## TASK PROMPT
The answer must be every line of the records in which the string "distribution" appears.
##########
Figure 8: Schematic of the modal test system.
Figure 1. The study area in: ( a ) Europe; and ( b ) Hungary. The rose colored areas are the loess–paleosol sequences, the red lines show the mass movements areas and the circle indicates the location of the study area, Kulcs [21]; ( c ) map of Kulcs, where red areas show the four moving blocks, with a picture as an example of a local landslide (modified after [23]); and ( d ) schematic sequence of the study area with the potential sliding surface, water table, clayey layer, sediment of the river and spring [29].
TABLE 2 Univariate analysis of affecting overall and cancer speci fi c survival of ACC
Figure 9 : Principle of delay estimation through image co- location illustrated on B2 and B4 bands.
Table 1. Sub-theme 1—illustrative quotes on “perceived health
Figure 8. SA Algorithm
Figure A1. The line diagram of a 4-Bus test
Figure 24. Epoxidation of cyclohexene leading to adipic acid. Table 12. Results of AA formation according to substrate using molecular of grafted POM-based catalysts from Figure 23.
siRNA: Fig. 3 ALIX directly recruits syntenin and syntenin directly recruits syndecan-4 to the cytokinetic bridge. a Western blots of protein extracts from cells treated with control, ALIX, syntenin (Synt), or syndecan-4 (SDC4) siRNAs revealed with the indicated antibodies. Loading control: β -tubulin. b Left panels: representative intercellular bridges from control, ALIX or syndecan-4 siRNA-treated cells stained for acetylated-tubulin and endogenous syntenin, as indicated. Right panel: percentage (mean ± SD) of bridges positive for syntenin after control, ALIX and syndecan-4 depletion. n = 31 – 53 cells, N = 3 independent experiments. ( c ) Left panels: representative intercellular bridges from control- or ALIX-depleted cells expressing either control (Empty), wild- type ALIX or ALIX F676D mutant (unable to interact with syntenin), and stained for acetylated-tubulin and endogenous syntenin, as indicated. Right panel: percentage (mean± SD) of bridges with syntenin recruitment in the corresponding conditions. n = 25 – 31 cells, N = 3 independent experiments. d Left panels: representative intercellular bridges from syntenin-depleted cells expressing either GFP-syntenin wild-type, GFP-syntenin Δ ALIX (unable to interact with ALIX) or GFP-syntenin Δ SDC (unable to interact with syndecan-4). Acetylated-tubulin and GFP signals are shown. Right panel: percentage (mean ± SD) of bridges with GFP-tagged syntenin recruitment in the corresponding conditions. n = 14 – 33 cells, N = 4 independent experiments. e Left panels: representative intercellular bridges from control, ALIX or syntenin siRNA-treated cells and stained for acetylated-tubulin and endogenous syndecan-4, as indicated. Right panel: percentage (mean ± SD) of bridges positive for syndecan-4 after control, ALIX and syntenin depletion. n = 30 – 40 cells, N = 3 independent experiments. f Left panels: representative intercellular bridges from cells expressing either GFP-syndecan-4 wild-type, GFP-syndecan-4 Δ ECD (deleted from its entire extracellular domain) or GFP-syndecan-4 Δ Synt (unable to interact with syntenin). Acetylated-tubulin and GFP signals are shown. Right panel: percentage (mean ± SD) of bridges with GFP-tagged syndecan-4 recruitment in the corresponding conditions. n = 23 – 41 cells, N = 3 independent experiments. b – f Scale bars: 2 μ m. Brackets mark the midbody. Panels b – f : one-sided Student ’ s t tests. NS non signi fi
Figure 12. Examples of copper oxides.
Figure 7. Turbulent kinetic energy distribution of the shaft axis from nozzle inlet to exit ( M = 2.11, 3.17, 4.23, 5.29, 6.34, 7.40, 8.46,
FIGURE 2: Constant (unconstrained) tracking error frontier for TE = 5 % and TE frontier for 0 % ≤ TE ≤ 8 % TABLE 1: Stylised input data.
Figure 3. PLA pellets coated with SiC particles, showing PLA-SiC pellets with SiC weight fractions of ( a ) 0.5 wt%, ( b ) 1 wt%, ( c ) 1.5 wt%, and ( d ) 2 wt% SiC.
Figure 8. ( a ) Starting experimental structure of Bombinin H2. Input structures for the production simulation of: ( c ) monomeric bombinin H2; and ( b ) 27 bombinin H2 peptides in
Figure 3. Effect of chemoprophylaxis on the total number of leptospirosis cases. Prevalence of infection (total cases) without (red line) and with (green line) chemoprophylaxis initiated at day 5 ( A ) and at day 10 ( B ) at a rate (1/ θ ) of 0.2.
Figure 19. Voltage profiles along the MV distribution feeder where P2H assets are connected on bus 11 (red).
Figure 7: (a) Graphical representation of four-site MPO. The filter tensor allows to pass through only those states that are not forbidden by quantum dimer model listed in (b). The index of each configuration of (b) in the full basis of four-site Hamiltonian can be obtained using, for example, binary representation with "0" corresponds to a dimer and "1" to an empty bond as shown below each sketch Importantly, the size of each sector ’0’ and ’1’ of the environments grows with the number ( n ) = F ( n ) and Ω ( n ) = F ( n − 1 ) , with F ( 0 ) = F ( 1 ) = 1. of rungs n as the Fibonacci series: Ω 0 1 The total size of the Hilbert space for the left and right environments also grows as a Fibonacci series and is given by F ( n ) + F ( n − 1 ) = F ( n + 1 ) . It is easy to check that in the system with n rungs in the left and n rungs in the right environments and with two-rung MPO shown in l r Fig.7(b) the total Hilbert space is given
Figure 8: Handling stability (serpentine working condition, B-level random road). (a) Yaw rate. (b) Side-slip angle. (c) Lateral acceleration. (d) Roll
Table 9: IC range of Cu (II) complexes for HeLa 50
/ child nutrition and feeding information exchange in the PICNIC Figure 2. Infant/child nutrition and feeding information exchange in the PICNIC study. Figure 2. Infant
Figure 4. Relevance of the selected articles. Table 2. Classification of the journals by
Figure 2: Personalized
##########
## WRITTEN SOLUTION
Figure 7. Turbulent kinetic energy distribution of the shaft axis from nozzle inlet to exit ( M = 2.11, 3.17, 4.23, 5.29, 6.34, 7.40, 8.46,
Figure 19. Voltage profiles along the MV distribution feeder where P2H assets are connected on bus 11 (red).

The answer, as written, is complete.